→ **Passage du texte**
• • •

Entretien avec David Chipperfield à propos du nouvel espace phare de SSENSE et de l’attrait des extrêmes
L’architecte anglais de renom s’entretient avec la directrice de la stratégie de vente de SSENSE, Talia Dorsey
- Entrevue: Talia Dorsey
- Photographie: Rebecca Storm (Portraits)
- Photographie: Dominik Hodel (Architecture)

Le 3 mai dernier a eu lieu l’inauguration de l’espace phare SSENSE, dont la conception a été confiée à David Chipperfield Architects. Niché au cœur du vieux port de Montréal, il s’agit d’une réelle synthèse entre l’ancien et le nouveau, tant au niveau de la forme que de la fonction.

Alors que la façade historique du 418 rue Saint-Sulpice fût préservée, l’intérieur a été transformé de manière élégante pour exprimer avec emphase l’économie esthétique, le tout traduit grâce à un assemblage harmonieux de béton noir et d’acier inoxydable.
S’étalant sur cinq étages, l’espace a été conçu afin d’offrir une expérience de détail en personne, tout en incluant intuitivement nos habitudes numériques grandissantes. Les vêtements sont sélectionnés en ligne et livrés à l’espace SSENSE, où un(e) styliste est présent(e) pour aider la clientèle. Au cinquième étage se trouve un café et une librairie à la sélection éclectique. L’espace sera continuellement animé par des installations, des conférences et une programmation variée. Il est actuellement possible d’y voir des extraits de la performance adaptée à l’espace conçue par le musicien Arca et l’artiste Carlos Sáez.
Pour DCA, l’espace phare de SSENSE est typique du cabinet connu pour son habileté à élaborer des espaces élégants qui parviennent à avoir une réelle présence esthétique, sans toutefois être tape-à-l’œil. Fondé en 1985 et opérant désormais à l’international, avec des bureaux à Londres, Berlin, Milan et Shanghai, DCA a un portfolio tenu en haute estime, particulièrement pour son travail au sein du milieu culturel, comme par exemple la refonte du Neues Museum de Berlin.
Au lendemain de la soirée d’inauguration, lors de la première journée opérationnelle de l’espace, Talia Dorsey – directrice de la stratégie de vente chez SSENSE – s’est entretenue avec Chipperfield à propos de l’espace phare et de l’évolution de la signification des espaces communs.

• • •

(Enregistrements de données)
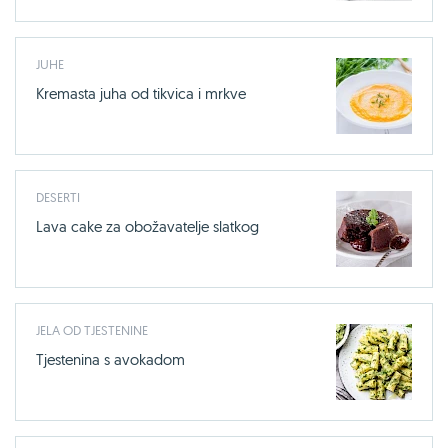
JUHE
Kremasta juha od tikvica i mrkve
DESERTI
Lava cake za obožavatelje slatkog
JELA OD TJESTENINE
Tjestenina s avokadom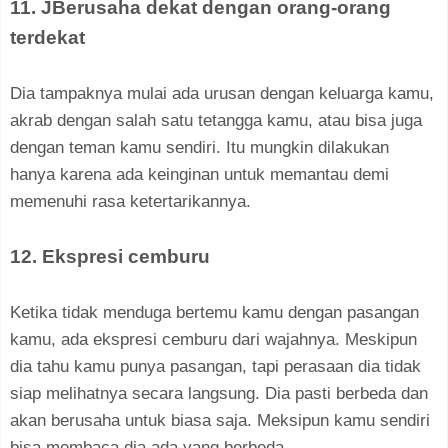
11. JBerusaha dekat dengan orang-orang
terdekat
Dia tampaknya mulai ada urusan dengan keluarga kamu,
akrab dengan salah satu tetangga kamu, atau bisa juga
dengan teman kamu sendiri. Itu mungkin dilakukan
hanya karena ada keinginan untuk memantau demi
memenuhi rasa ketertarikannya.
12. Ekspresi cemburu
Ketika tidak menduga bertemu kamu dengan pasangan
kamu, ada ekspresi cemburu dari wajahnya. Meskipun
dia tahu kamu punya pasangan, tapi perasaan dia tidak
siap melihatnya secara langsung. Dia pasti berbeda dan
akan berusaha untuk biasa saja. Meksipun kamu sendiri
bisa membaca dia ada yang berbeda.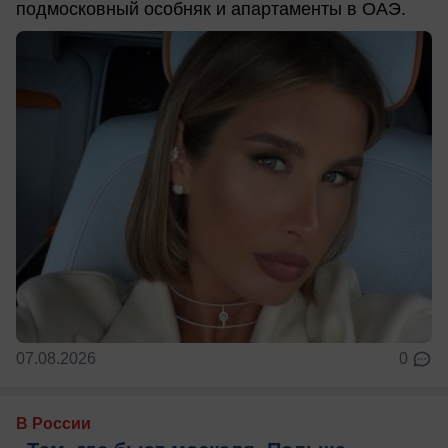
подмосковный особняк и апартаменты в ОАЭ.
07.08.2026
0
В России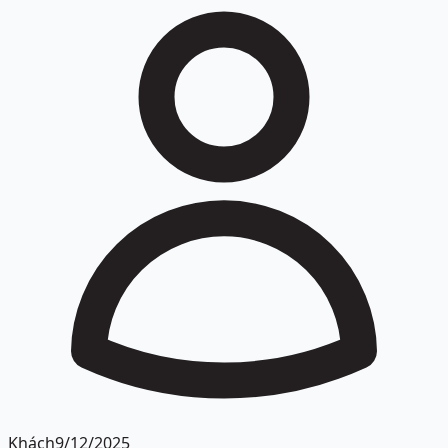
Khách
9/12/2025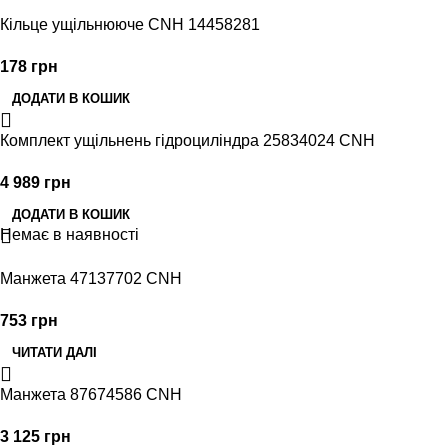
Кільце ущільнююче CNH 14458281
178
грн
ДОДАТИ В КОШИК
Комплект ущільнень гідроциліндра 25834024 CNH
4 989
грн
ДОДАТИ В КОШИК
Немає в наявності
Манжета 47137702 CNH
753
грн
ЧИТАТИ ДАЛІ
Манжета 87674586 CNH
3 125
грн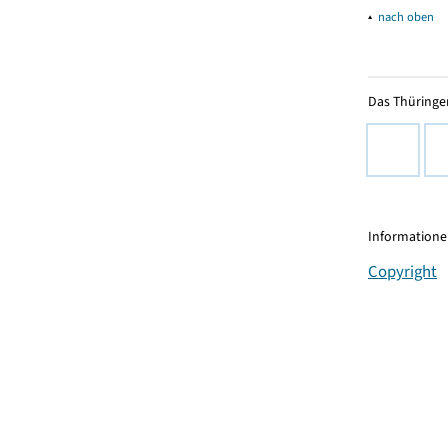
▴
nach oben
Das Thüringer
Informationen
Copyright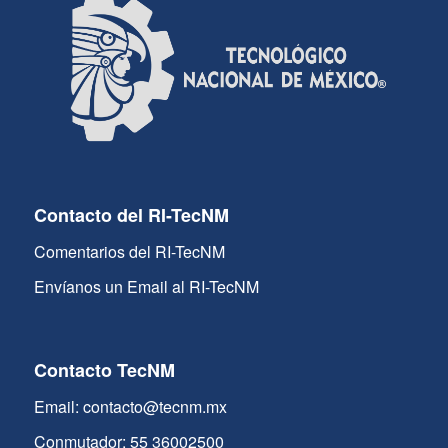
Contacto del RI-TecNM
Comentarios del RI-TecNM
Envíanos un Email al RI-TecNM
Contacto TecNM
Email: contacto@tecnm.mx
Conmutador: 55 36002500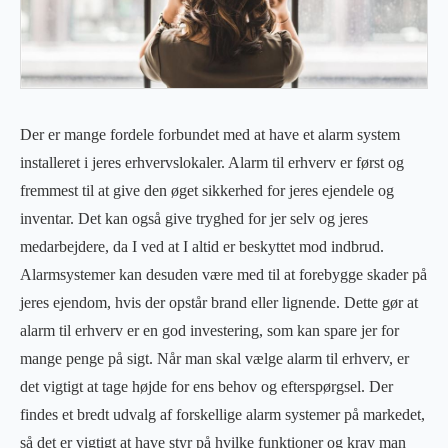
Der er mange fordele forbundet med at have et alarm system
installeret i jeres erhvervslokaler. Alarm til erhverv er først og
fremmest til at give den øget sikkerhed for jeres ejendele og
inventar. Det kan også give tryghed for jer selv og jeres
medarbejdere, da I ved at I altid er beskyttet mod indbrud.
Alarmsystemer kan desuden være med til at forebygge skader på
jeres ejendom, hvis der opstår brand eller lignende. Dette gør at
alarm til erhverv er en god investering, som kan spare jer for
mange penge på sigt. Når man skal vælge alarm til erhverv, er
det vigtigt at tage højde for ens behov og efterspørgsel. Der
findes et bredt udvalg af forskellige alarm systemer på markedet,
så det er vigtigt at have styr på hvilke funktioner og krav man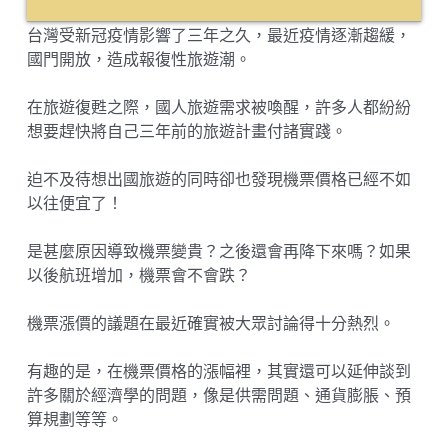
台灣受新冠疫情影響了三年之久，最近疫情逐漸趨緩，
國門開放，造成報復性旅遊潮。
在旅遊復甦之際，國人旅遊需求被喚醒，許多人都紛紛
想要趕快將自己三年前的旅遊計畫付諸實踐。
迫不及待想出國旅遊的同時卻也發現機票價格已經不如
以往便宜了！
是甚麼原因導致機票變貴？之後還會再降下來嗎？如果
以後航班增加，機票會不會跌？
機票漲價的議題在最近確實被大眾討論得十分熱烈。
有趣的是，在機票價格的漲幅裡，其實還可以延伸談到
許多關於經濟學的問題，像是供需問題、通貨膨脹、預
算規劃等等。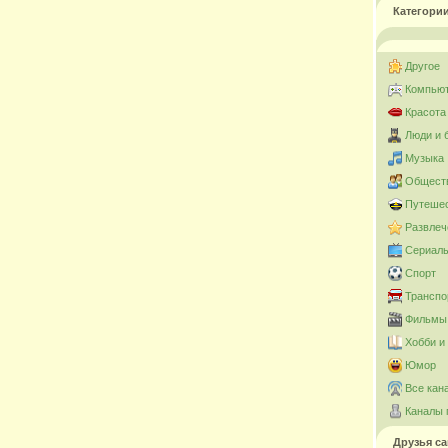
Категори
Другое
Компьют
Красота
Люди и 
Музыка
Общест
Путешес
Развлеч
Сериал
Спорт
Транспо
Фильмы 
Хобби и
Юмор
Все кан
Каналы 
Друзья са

• • •

→ **Liste des activités**
1. D'après le passage, en quelle année le cabinet DCA a-t-il été fondé ?
2. Indiquez si chacune des affirmations suivantes concorde avec le passage, en répondant par oui ou par non et en citant à l'identique les mots qui tranchent. (a) L'espace phare s'étend sur cinq étages. (b) La façade historique du 418 rue Saint-Sulpice a été démolie. (c) Le café et la librairie se trouvent au premier étage.
3. Transcrivez fidèlement la partie du passage qui s'ouvre sur les mots « S’étalant sur cinq » et se ferme sur « l’artiste Carlos Sáez. ».
Basez-vous uniquement sur le passage.

→ **Résultats des tâches**
1. En 1985.

2.
(a) Oui : « S’étalant sur cinq étages ».
(b) Non : « la façade historique du 418 rue Saint-Sulpice fût préservée ».
(c) Non : « Au cinquième étage se trouve un café et une librairie ».

3.
S’étalant sur cinq étages, l’espace a été conçu afin d’offrir une expérience de détail en personne, tout en incluant intuitivement nos habitudes numériques grandissantes. Les vêtements sont sélectionnés en ligne et livrés à l’espace SSENSE, où un(e) styliste est présent(e) pour aider la clientèle. Au cinquième étage se trouve un café et une librairie à la sélection éclectique. L’espace sera continuellement animé par des installations, des conférences et une programmation variée. Il est actuellement possible d’y voir des extraits de la performance adaptée à l’espace conçue par le musicien Arca et l’artiste Carlos Sáez.